┌─ Recorded data
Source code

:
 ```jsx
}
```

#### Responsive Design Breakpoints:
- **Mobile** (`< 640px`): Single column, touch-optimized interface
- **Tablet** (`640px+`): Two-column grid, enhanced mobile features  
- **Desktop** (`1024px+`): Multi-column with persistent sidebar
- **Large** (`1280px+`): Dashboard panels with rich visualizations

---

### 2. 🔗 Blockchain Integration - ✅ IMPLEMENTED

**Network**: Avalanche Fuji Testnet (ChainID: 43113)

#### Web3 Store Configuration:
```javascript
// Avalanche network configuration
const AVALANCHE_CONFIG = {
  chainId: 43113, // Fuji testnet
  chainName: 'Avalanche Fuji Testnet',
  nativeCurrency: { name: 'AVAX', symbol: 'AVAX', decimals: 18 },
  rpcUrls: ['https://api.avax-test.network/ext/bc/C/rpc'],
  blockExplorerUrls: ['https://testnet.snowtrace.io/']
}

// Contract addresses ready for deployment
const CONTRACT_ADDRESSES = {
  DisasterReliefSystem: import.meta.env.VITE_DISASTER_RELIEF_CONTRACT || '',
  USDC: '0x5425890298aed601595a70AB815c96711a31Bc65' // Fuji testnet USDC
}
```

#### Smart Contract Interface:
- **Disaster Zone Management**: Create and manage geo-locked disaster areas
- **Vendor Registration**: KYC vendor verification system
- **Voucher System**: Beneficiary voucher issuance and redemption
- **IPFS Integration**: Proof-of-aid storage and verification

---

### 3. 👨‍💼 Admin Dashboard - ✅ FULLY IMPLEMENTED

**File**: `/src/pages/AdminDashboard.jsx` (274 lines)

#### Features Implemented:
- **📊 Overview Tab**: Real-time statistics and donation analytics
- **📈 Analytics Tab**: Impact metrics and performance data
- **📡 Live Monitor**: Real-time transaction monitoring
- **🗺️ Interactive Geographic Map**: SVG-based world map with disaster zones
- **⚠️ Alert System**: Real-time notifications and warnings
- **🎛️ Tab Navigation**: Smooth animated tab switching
└─
┌─ Recorded data
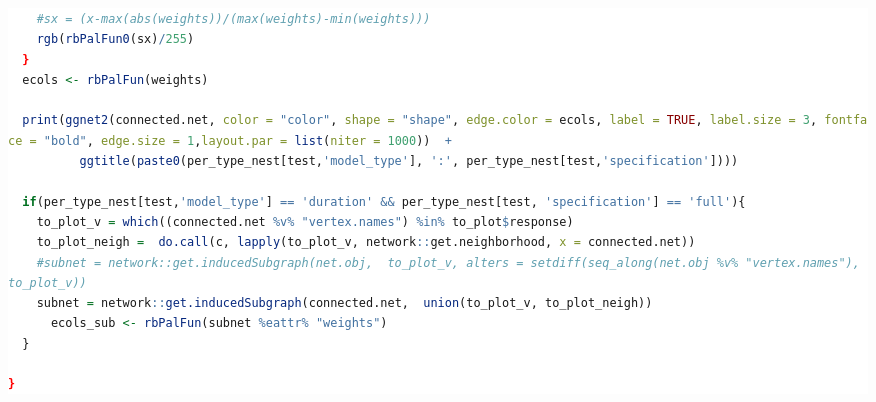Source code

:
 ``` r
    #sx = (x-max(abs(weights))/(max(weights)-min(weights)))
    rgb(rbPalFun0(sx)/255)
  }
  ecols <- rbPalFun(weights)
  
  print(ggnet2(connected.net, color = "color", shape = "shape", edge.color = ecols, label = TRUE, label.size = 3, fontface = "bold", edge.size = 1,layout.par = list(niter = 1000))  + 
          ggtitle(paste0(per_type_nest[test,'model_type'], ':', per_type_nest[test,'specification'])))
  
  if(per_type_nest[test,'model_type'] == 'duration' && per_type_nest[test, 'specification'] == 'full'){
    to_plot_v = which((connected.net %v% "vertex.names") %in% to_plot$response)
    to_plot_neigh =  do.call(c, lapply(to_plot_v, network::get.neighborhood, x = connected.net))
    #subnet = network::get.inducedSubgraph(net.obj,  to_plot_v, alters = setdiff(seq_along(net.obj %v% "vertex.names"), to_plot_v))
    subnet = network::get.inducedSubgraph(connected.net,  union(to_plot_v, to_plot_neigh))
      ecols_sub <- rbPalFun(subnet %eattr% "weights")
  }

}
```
└─
┌─ Recorded data
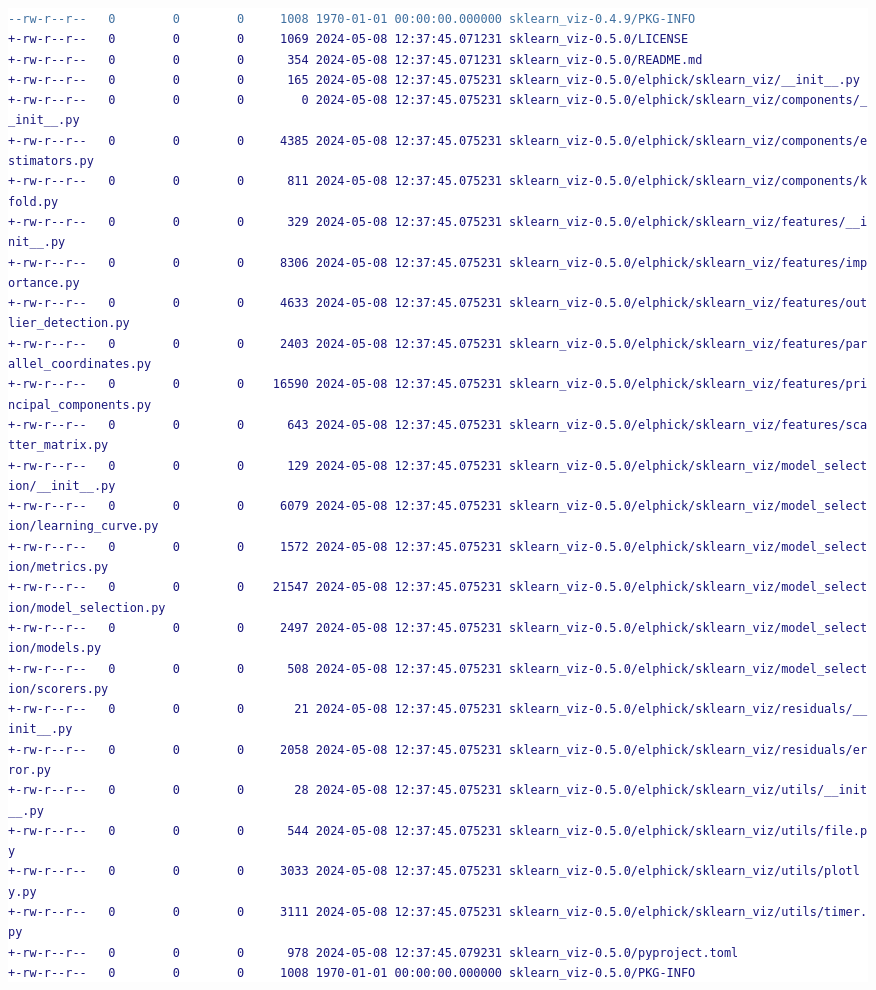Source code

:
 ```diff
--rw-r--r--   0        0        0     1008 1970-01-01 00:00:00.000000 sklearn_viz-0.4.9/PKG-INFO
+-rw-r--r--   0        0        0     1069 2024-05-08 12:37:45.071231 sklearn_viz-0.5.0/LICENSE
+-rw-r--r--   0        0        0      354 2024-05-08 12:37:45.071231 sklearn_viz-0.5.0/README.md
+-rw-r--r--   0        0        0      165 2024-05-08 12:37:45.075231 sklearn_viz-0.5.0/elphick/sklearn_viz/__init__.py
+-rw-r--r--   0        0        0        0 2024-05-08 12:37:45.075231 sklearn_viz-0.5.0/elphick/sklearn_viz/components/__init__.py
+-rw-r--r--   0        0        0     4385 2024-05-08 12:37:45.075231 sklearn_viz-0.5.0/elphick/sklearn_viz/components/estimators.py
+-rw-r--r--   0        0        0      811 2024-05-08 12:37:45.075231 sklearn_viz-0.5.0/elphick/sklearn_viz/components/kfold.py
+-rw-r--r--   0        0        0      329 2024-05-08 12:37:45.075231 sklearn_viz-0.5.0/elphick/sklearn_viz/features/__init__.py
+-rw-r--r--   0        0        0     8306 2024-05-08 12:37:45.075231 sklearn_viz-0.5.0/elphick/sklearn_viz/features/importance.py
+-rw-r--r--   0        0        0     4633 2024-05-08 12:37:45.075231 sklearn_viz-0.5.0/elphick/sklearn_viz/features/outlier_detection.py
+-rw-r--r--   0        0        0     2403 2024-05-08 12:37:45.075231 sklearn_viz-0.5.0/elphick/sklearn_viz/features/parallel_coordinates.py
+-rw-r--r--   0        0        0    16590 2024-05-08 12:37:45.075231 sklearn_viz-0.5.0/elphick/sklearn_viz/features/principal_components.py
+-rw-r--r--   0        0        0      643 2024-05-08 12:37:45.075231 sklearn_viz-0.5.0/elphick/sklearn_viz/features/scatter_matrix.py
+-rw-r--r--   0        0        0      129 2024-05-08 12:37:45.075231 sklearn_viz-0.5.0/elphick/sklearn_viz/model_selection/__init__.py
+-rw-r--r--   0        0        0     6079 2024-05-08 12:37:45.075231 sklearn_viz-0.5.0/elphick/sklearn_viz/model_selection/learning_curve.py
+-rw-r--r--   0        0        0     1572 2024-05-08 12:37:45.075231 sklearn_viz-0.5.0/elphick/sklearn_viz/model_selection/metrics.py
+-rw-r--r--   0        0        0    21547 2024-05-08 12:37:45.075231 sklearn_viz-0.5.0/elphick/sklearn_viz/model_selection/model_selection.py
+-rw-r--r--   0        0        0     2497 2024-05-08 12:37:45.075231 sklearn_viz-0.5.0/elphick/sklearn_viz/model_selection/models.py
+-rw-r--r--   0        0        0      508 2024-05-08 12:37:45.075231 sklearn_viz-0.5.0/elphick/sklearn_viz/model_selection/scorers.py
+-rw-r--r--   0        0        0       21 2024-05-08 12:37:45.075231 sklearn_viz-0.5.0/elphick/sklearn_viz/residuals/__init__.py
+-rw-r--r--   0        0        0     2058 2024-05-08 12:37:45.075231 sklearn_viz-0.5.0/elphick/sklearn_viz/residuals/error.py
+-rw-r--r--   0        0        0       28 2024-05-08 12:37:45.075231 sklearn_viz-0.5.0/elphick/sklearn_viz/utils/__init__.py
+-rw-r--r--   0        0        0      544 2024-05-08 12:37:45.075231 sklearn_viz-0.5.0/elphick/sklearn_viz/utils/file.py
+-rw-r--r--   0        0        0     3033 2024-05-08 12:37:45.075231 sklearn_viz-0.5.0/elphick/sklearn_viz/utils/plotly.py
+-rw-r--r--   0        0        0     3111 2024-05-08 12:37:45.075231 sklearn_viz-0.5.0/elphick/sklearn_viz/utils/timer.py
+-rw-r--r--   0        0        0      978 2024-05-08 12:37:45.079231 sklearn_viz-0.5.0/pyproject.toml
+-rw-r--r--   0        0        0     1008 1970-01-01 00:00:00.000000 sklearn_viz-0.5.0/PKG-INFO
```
└─
*Instructions to follow:* Go through the records above, find each line with the string "Real", and copy it.

*Answer section:*
- **📊 Overview Tab**: Real-time statistics and donation analytics
- **📡 Live Monitor**: Real-time transaction monitoring
- **⚠️ Alert System**: Real-time notifications and warnings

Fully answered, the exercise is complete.